Mia is a lovely woman who was very welcoming to me and my children. When she got sick, I noticed “tiers” forming in the family. She wanted just her two kids, no in-laws, involved in decisions about her care. Sometimes she would ask my brother-in-law and me to leave the room during her treatment. I have been respectful of that, but it’s not the greatest feeling.

Mia also requested that once she enters hospice, her visitors be limited to just her children, biological grandchildren, and sister and brother — no in-laws, no steps. She would like to say her goodbyes to the rest of the family before.
I find this somewhat hurtful, but I think my children will find it extremely hurtful, and I worry it will throw off the household peace. I have asked my husband to speak to his mom, but he is unwilling to. He feels it is more important that she doesn’t feel pressured than other people’s feelings be considered. I fully recognize that Mia has the final say, but I worry about the long-term consequences. Should I speak to my husband again? Speak to Mia myself? Accept her decision?


Tier: Accept her decision, please. You and your kids basically just arrived in Mia’s life. I don’t think it stands as any kind of statement on your worth that she reserves her last attention for people she has known their whole lives.

Your job is to make it clear to your kids that dying is difficult and stressful on the dying, not just on their families — and Mia can love and appreciate them and reasonably say her goodbyes to them upon entering hospice. (Which, by the way, patients don’t necessarily “enter,” like a facility; it’s a change in type of care.)

I could easily argue the “tiers” you find upsetting are quite fair. It’s fair to give the people closest to Mia more of her limited days. So even within the tier of people visiting during hospice, I expect some (say, her two children) will see her more than others (sibs or grands). We really are allowed to be closer to some people than others, no? As long as there isn’t arbitrariness or cruelty within tiers, like allowing in favorites but not black sheep.
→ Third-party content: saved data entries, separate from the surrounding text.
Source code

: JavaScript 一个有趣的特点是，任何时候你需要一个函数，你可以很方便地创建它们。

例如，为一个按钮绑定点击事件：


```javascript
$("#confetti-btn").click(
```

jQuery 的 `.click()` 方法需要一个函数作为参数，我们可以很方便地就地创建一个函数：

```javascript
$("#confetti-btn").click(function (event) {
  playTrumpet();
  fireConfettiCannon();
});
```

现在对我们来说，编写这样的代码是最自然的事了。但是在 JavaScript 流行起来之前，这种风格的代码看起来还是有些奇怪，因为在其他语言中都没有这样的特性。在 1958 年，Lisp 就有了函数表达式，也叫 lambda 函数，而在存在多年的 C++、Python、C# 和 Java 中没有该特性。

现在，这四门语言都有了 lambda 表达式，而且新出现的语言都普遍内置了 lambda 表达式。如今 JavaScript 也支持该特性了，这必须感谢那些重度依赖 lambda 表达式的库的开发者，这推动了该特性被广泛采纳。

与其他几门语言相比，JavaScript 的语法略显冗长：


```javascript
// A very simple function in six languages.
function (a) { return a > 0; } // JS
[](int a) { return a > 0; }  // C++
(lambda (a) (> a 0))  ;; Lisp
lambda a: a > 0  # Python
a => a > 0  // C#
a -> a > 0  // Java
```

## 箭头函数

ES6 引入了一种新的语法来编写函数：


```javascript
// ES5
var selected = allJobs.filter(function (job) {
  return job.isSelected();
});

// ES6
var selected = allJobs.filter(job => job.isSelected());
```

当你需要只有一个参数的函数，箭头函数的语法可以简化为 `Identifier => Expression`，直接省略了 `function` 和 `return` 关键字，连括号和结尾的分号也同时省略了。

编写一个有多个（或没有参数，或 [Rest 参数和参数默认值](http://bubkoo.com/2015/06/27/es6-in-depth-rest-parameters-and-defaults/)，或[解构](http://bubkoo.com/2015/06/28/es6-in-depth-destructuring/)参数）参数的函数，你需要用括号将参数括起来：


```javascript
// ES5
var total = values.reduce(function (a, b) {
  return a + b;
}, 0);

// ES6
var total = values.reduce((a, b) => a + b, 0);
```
As for wanting a say in Mia’s care, please stop. My family dealt with several parental illnesses, and my sisters and I handled their care. That was utterly appropriate, and none of our partners said boo. Ailing adults get to choose their advisory boards — be it one partner, just their kids or 15 chosen family. Access is not portioned out based on loved ones’ sensitivities.

I don't mean this to be snarky. Just trying to establish that inclusion is not relevant. Only Mia is. Again: Your job is to help your children understand inner and outer rings without internalizing it into doubts of their worth. That flows from you.

One reader’s thought:

· You seem to be making the process of Mia’s dying very much about what you want and very little about what she wants. Please stop and think about that. Then see if you can’t give your husband’s dying mother the gift of empathy and selflessness.